#### Aim of the task:
Set down each line of the data below exactly.

#### Keypoint correspondence data:
%%
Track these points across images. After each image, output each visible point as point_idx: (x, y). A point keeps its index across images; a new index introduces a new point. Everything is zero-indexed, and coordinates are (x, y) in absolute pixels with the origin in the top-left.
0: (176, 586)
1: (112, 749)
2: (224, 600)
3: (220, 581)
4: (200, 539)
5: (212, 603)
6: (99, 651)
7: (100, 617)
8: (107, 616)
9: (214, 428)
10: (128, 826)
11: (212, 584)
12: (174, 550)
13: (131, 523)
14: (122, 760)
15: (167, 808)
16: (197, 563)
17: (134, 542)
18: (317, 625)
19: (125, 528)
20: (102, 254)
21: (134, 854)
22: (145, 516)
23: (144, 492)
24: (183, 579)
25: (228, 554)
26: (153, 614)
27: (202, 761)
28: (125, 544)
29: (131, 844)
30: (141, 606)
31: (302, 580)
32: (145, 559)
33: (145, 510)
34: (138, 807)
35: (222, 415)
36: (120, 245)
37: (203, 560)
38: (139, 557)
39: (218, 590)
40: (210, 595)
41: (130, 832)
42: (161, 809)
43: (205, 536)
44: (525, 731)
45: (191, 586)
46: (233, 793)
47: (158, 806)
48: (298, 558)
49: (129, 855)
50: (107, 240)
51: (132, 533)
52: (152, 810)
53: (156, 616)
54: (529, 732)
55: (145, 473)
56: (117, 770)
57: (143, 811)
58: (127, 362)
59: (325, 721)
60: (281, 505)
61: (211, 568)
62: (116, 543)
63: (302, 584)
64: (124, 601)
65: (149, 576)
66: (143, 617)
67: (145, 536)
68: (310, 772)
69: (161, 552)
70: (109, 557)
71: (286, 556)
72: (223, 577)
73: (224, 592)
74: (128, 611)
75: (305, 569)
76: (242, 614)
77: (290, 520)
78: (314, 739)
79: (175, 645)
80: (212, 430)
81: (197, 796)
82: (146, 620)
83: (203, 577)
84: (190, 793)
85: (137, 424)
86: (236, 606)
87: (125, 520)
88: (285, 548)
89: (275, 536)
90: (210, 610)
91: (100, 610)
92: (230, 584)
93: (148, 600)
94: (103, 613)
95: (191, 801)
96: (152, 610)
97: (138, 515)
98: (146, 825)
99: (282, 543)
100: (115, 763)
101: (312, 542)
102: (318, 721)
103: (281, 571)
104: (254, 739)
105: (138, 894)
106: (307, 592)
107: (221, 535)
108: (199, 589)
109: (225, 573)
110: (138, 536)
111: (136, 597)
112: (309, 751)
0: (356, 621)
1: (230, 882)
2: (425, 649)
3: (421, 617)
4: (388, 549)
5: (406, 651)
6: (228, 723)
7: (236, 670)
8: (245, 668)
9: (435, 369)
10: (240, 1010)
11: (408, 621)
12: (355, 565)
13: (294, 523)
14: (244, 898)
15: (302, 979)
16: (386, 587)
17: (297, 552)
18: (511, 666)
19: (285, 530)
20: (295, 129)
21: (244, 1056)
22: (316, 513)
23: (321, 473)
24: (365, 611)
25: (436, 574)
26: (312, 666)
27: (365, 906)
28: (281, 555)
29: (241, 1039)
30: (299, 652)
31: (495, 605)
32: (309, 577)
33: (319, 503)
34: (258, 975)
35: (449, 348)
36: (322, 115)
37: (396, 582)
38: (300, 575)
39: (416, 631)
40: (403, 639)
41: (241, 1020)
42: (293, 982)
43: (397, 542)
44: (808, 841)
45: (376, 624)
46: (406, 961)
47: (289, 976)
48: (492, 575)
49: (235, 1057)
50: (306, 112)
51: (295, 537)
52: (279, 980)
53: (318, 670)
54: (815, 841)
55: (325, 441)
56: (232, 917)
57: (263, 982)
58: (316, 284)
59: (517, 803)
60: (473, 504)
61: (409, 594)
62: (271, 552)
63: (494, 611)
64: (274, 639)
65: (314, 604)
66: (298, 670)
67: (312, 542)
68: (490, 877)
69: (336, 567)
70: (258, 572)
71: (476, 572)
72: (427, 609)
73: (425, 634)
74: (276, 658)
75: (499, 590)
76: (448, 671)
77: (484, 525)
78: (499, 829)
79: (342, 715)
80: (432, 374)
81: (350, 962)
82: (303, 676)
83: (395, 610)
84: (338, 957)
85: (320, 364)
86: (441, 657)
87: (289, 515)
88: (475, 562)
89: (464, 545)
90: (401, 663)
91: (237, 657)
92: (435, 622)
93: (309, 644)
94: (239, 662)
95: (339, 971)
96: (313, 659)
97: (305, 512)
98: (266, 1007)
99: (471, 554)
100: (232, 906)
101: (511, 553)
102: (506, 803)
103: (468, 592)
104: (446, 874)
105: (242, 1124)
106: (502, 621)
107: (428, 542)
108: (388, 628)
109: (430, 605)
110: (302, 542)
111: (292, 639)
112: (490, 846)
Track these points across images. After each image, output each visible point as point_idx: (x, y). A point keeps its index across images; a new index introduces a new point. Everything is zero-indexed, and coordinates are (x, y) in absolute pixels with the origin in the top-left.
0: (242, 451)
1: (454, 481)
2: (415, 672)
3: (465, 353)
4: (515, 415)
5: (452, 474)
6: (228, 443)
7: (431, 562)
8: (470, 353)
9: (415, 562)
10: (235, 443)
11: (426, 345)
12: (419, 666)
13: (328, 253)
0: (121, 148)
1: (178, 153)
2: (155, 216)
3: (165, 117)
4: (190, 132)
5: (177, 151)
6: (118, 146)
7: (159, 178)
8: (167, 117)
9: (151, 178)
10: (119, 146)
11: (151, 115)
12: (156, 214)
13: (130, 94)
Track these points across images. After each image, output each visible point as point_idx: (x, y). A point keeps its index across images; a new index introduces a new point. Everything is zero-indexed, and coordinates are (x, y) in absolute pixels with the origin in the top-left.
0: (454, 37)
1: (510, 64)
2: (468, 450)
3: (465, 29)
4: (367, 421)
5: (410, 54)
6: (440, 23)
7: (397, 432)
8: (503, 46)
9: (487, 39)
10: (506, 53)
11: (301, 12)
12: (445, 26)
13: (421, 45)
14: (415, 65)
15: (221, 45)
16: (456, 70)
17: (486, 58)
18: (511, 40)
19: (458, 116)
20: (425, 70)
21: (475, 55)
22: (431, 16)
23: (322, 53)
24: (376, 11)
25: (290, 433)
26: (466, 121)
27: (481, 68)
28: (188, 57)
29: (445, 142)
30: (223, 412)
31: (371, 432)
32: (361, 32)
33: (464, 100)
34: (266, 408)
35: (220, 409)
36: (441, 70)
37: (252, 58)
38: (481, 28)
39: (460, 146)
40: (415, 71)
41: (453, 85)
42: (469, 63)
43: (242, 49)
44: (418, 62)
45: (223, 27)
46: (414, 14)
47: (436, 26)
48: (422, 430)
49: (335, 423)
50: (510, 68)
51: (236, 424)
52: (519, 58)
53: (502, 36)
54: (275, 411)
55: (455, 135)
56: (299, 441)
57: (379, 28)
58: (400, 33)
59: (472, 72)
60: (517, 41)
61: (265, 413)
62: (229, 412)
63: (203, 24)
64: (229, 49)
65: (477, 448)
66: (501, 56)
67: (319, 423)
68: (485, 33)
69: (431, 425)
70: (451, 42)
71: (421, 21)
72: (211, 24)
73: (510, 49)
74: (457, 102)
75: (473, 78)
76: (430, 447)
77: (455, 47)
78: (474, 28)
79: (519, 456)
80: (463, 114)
%%
#### Expected answer:
Track these points across images. After each image, output each visible point as point_idx: (x, y). A point keeps its index across images; a new index introduces a new point. Everything is zero-indexed, and coordinates are (x, y) in absolute pixels with the origin in the top-left.
0: (176, 586)
1: (112, 749)
2: (224, 600)
3: (220, 581)
4: (200, 539)
5: (212, 603)
6: (99, 651)
7: (100, 617)
8: (107, 616)
9: (214, 428)
10: (128, 826)
11: (212, 584)
12: (174, 550)
13: (131, 523)
14: (122, 760)
15: (167, 808)
16: (197, 563)
17: (134, 542)
18: (317, 625)
19: (125, 528)
20: (102, 254)
21: (134, 854)
22: (145, 516)
23: (144, 492)
24: (183, 579)
25: (228, 554)
26: (153, 614)
27: (202, 761)
28: (125, 544)
29: (131, 844)
30: (141, 606)
31: (302, 580)
32: (145, 559)
33: (145, 510)
34: (138, 807)
35: (222, 415)
36: (120, 245)
37: (203, 560)
38: (139, 557)
39: (218, 590)
40: (210, 595)
41: (130, 832)
42: (161, 809)
43: (205, 536)
44: (525, 731)
45: (191, 586)
46: (233, 793)
47: (158, 806)
48: (298, 558)
49: (129, 855)
50: (107, 240)
51: (132, 533)
52: (152, 810)
53: (156, 616)
54: (529, 732)
55: (145, 473)
56: (117, 770)
57: (143, 811)
58: (127, 362)
59: (325, 721)
60: (281, 505)
61: (211, 568)
62: (116, 543)
63: (302, 584)
64: (124, 601)
65: (149, 576)
66: (143, 617)
67: (145, 536)
68: (310, 772)
69: (161, 552)
70: (109, 557)
71: (286, 556)
72: (223, 577)
73: (224, 592)
74: (128, 611)
75: (305, 569)
76: (242, 614)
77: (290, 520)
78: (314, 739)
79: (175, 645)
80: (212, 430)
81: (197, 796)
82: (146, 620)
83: (203, 577)
84: (190, 793)
85: (137, 424)
86: (236, 606)
87: (125, 520)
88: (285, 548)
89: (275, 536)
90: (210, 610)
91: (100, 610)
92: (230, 584)
93: (148, 600)
94: (103, 613)
95: (191, 801)
96: (152, 610)
97: (138, 515)
98: (146, 825)
99: (282, 543)
100: (115, 763)
101: (312, 542)
102: (318, 721)
103: (281, 571)
104: (254, 739)
105: (138, 894)
106: (307, 592)
107: (221, 535)
108: (199, 589)
109: (225, 573)
110: (138, 536)
111: (136, 597)
112: (309, 751)
0: (356, 621)
1: (230, 882)
2: (425, 649)
3: (421, 617)
4: (388, 549)
5: (406, 651)
6: (228, 723)
7: (236, 670)
8: (245, 668)
9: (435, 369)
10: (240, 1010)
11: (408, 621)
12: (355, 565)
13: (294, 523)
14: (244, 898)
15: (302, 979)
16: (386, 587)
17: (297, 552)
18: (511, 666)
19: (285, 530)
20: (295, 129)
21: (244, 1056)
22: (316, 513)
23: (321, 473)
24: (365, 611)
25: (436, 574)
26: (312, 666)
27: (365, 906)
28: (281, 555)
29: (241, 1039)
30: (299, 652)
31: (495, 605)
32: (309, 577)
33: (319, 503)
34: (258, 975)
35: (449, 348)
36: (322, 115)
37: (396, 582)
38: (300, 575)
39: (416, 631)
40: (403, 639)
41: (241, 1020)
42: (293, 982)
43: (397, 542)
44: (808, 841)
45: (376, 624)
46: (406, 961)
47: (289, 976)
48: (492, 575)
49: (235, 1057)
50: (306, 112)
51: (295, 537)
52: (279, 980)
53: (318, 670)
54: (815, 841)
55: (325, 441)
56: (232, 917)
57: (263, 982)
58: (316, 284)
59: (517, 803)
60: (473, 504)
61: (409, 594)
62: (271, 552)
63: (494, 611)
64: (274, 639)
65: (314, 604)
66: (298, 670)
67: (312, 542)
68: (490, 877)
69: (336, 567)
70: (258, 572)
71: (476, 572)
72: (427, 609)
73: (425, 634)
74: (276, 658)
75: (499, 590)
76: (448, 671)
77: (484, 525)
78: (499, 829)
79: (342, 715)
80: (432, 374)
81: (350, 962)
82: (303, 676)
83: (395, 610)
84: (338, 957)
85: (320, 364)
86: (441, 657)
87: (289, 515)
88: (475, 562)
89: (464, 545)
90: (401, 663)
91: (237, 657)
92: (435, 622)
93: (309, 644)
94: (239, 662)
95: (339, 971)
96: (313, 659)
97: (305, 512)
98: (266, 1007)
99: (471, 554)
100: (232, 906)
101: (511, 553)
102: (506, 803)
103: (468, 592)
104: (446, 874)
105: (242, 1124)
106: (502, 621)
107: (428, 542)
108: (388, 628)
109: (430, 605)
110: (302, 542)
111: (292, 639)
112: (490, 846)
Track these points across images. After each image, output each visible point as point_idx: (x, y). A point keeps its index across images; a new index introduces a new point. Everything is zero-indexed, and coordinates are (x, y) in absolute pixels with the origin in the top-left.
0: (242, 451)
1: (454, 481)
2: (415, 672)
3: (465, 353)
4: (515, 415)
5: (452, 474)
6: (228, 443)
7: (431, 562)
8: (470, 353)
9: (415, 562)
10: (235, 443)
11: (426, 345)
12: (419, 666)
13: (328, 253)
0: (121, 148)
1: (178, 153)
2: (155, 216)
3: (165, 117)
4: (190, 132)
5: (177, 151)
6: (118, 146)
7: (159, 178)
8: (167, 117)
9: (151, 178)
10: (119, 146)
11: (151, 115)
12: (156, 214)
13: (130, 94)
Track these points across images. After each image, output each visible point as point_idx: (x, y). A point keeps its index across images; a new index introduces a new point. Everything is zero-indexed, and coordinates are (x, y) in absolute pixels with the origin in the top-left.
0: (454, 37)
1: (510, 64)
2: (468, 450)
3: (465, 29)
4: (367, 421)
5: (410, 54)
6: (440, 23)
7: (397, 432)
8: (503, 46)
9: (487, 39)
10: (506, 53)
11: (301, 12)
12: (445, 26)
13: (421, 45)
14: (415, 65)
15: (221, 45)
16: (456, 70)
17: (486, 58)
18: (511, 40)
19: (458, 116)
20: (425, 70)
21: (475, 55)
22: (431, 16)
23: (322, 53)
24: (376, 11)
25: (290, 433)
26: (466, 121)
27: (481, 68)
28: (188, 57)
29: (445, 142)
30: (223, 412)
31: (371, 432)
32: (361, 32)
33: (464, 100)
34: (266, 408)
35: (220, 409)
36: (441, 70)
37: (252, 58)
38: (481, 28)
39: (460, 146)
40: (415, 71)
41: (453, 85)
42: (469, 63)
43: (242, 49)
44: (418, 62)
45: (223, 27)
46: (414, 14)
47: (436, 26)
48: (422, 430)
49: (335, 423)
50: (510, 68)
51: (236, 424)
52: (519, 58)
53: (502, 36)
54: (275, 411)
55: (455, 135)
56: (299, 441)
57: (379, 28)
58: (400, 33)
59: (472, 72)
60: (517, 41)
61: (265, 413)
62: (229, 412)
63: (203, 24)
64: (229, 49)
65: (477, 448)
66: (501, 56)
67: (319, 423)
68: (485, 33)
69: (431, 425)
70: (451, 42)
71: (421, 21)
72: (211, 24)
73: (510, 49)
74: (457, 102)
75: (473, 78)
76: (430, 447)
77: (455, 47)
78: (474, 28)
79: (519, 456)
80: (463, 114)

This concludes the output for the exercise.